§ Given entries
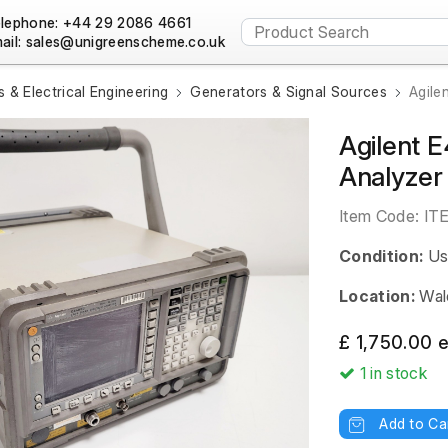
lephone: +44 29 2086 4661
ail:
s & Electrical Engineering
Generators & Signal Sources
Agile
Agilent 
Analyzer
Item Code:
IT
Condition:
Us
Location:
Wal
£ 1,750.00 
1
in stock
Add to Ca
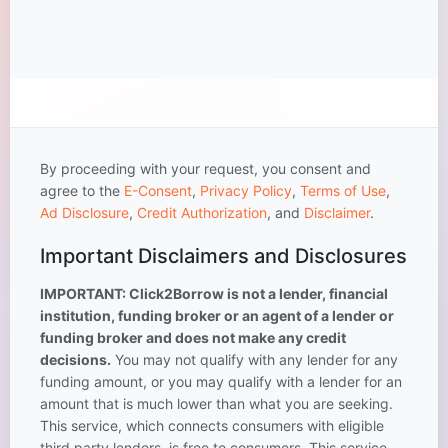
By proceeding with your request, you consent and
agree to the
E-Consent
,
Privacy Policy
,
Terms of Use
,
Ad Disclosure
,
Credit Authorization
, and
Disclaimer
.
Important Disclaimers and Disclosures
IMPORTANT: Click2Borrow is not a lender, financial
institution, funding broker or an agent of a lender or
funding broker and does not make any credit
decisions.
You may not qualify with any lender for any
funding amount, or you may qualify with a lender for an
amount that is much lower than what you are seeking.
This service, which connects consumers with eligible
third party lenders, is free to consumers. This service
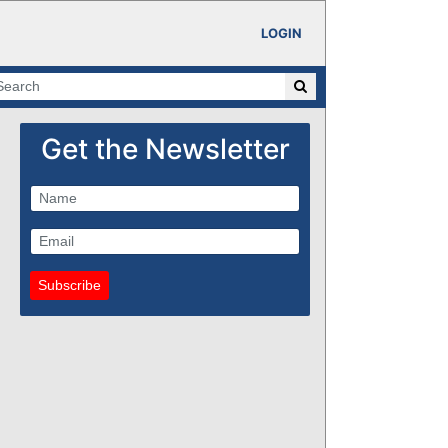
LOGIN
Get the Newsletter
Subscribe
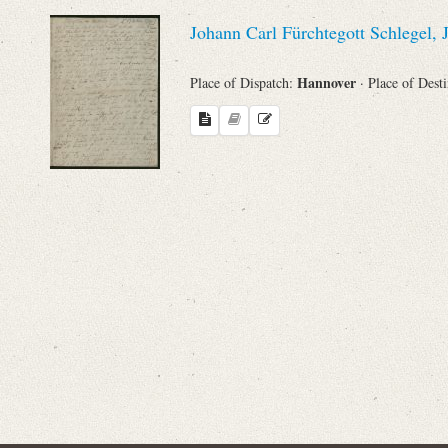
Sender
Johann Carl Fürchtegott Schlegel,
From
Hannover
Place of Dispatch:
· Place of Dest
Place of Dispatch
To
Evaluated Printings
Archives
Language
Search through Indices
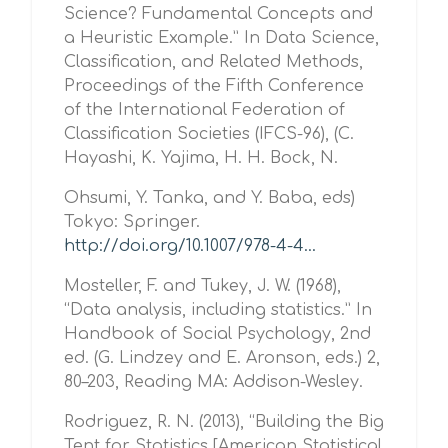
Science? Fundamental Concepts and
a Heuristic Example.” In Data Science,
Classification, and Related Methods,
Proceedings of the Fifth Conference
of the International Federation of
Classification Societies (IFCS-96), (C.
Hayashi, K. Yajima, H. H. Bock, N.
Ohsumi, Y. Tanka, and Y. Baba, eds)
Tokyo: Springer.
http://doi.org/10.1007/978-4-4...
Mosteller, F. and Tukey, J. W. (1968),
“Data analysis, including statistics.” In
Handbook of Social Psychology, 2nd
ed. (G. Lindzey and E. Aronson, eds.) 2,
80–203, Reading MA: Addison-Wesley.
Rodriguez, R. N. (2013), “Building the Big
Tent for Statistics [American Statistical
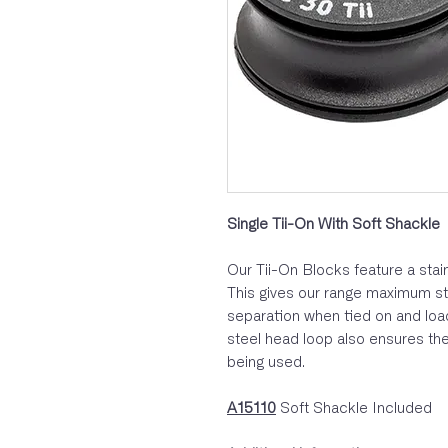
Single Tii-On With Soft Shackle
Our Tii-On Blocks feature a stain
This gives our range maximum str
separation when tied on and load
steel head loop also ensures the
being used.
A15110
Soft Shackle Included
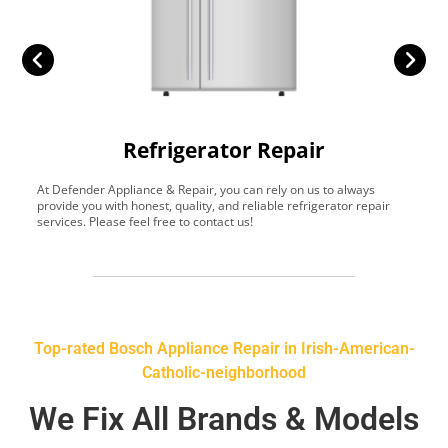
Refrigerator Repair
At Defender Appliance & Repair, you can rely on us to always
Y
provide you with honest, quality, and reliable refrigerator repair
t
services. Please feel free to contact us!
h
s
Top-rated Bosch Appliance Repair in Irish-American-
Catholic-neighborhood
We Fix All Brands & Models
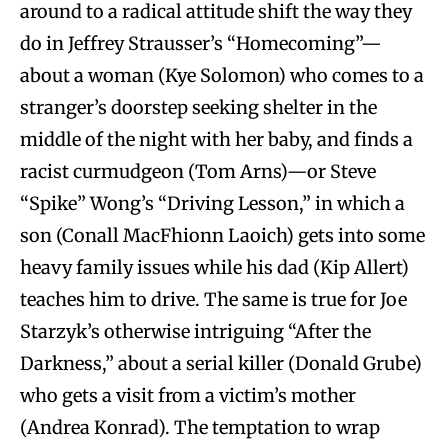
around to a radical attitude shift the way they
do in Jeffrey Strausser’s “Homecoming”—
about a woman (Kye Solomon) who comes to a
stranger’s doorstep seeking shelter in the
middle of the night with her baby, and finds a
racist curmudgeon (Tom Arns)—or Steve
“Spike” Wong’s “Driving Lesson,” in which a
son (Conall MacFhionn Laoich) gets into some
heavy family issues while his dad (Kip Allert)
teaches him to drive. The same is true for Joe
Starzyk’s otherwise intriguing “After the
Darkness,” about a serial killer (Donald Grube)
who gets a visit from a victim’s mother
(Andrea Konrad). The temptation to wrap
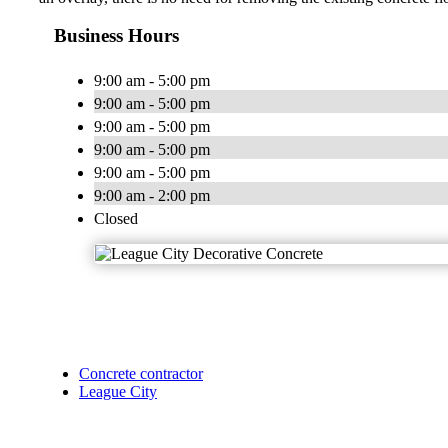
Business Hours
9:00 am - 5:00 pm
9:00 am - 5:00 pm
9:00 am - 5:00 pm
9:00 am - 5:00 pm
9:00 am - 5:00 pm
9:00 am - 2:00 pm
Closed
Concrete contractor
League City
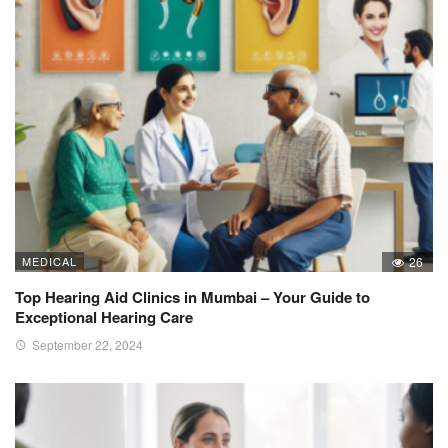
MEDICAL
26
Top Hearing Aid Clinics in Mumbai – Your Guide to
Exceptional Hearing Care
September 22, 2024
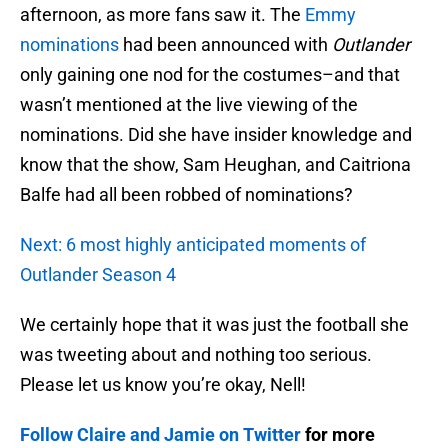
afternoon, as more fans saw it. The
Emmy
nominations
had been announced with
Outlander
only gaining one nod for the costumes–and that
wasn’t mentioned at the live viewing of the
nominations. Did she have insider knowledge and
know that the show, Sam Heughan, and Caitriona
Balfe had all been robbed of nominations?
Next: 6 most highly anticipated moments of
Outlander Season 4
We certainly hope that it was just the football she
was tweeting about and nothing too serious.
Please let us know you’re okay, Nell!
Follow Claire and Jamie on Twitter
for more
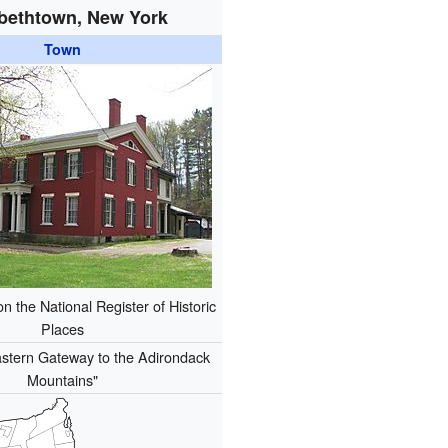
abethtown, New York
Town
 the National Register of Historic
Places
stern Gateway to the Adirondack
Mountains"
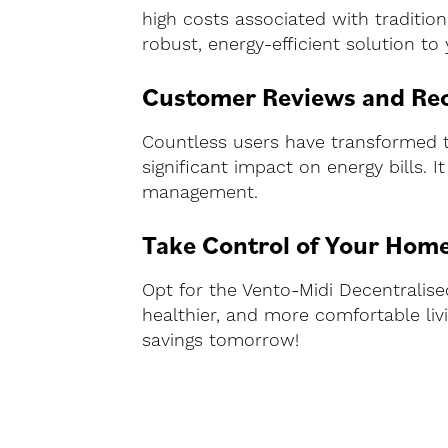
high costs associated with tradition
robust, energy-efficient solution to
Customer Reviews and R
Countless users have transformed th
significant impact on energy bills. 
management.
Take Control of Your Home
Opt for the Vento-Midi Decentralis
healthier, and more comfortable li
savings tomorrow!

§ Work task
Copy out, from the listing above, every line that contains the string "about".

§ Answer space
about a woman (Kye Solomon) who comes to a
Darkness,” about a serial killer (Donald Grube)
was tweeting about and nothing too serious.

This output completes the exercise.